A year ago we were putting the final touches on Tar Wars
, the story of a small-town physician who'd been threatened with sanctions from Canadian health authorities after announcing that pollution from Alberta's massive tar sands mines might be killing his patients in tiny Fort Chipewyan. A lot has happened since then. Just after the story appeared, the Alberta government opened an investigation
into the town's health problems. Around the same time, Los Angeles-based filmmaker Leslie Iwerks read our story and was inspired
to make "Downstream
," a controversial
documentary about the doctor, John O'Connor, which came out in December and was promptly short-listed for an Oscar.
This past week, Alberta health officials finally concluded their investigation and announced that Fort Chip suffered from a higher than expected
cancer rate. They'd found 51 cancers in 47 people, compared to the 39 that were expected in the town of 1,200. They also reported two cases of cholangiocarcinoma, a rare-bile duct cancer that is normally found in one person out of 100,000. That's the same number of cases that the nurse at Fort Chip's health clinic had told me she could document, but more than the one case that the Alberta government had reported at the time and fewer than the five that O'Connor said
he'd seen. Presumably, O'Connor's inability to document all five cholangiocarcinomas has been the root of the government's ongoing investigation into whether he raised "undue alarm" in the community. It now seems that the government's under-reporting of the cases should equally require it to investigate itself for undue complacency.
Despite the new findings, Fort Chip's small size and isolation--it's only accessible by plane or boat for much of the year--prevents biostaticians from easily saying that cancers are caused by more than chance. Still, our piece detailed many other reasons to finger tar sands pollution, and even the government's scientists are starting to sound worried: "We did find some soft signals (for concern)," investigator Tony Fields told the Edmonton Journal
, adding that scientists would need to keep tabs on the town to see if the cancers were part of a trend. That's small comfort to the many Fort Chip locals who are convinced the tar sands are killing them.
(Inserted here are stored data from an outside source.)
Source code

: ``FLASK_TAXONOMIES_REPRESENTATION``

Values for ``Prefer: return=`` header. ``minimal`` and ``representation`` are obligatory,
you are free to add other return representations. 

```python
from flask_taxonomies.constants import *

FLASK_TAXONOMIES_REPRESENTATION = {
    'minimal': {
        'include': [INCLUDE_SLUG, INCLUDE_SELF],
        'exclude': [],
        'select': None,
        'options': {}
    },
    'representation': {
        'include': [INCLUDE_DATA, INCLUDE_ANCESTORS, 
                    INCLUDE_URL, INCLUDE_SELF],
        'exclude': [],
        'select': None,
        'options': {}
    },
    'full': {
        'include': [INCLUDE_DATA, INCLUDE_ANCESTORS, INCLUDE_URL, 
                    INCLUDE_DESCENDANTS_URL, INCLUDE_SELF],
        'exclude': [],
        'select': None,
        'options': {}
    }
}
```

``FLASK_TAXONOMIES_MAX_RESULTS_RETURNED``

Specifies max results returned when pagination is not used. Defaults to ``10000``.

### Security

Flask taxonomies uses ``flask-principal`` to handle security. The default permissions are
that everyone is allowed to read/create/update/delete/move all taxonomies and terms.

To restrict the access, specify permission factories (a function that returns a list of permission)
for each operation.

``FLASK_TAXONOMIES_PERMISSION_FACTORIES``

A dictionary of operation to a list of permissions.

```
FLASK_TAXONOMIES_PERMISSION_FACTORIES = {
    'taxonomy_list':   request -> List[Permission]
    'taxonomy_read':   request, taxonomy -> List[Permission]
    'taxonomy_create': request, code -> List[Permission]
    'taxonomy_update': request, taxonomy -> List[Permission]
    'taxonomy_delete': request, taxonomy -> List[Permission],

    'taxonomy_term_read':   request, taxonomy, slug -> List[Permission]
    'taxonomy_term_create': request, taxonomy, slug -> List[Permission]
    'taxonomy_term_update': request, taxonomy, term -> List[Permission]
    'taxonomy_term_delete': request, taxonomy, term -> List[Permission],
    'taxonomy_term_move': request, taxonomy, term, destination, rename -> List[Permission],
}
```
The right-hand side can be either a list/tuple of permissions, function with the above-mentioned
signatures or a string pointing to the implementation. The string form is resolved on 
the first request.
On Thursday, President Barack Obama makes his first official visit to Canada, the U.S.' top supplier of foreign oil. Canadian officials want to propose a U.S.-Canada climate pact that would exempt the tar sands' greenhouse gas emissions (the sands is a big reason why Canada flunked its Kyoto targets). Obama will probably hear how the U.S. oil companies that are knee-deep in the capital-intensive sands stand to lose big bucks in the era of cheap gas and pricey carbon. Let's hope that's not all he hears. Tiny Fort Chip is the oldest settlement in Alberta, sits on the tar sands' doorstep, and is eager to put the brakes on development. Presumably, that should count for something
UPDATE: Just in time for Obama's visit, the environmental group Forest Ethics has placed a full-page ad
in USA Today
tarring the tar sands. Meanwhile, the Canadian American Business Council, which includes ExxonMobil and Shell, is running
full-page ads in the New York Times
, Washington Post
, and National Journal
stressing that "Canada is poised to securely supply even more oil and natural gas to the U.S."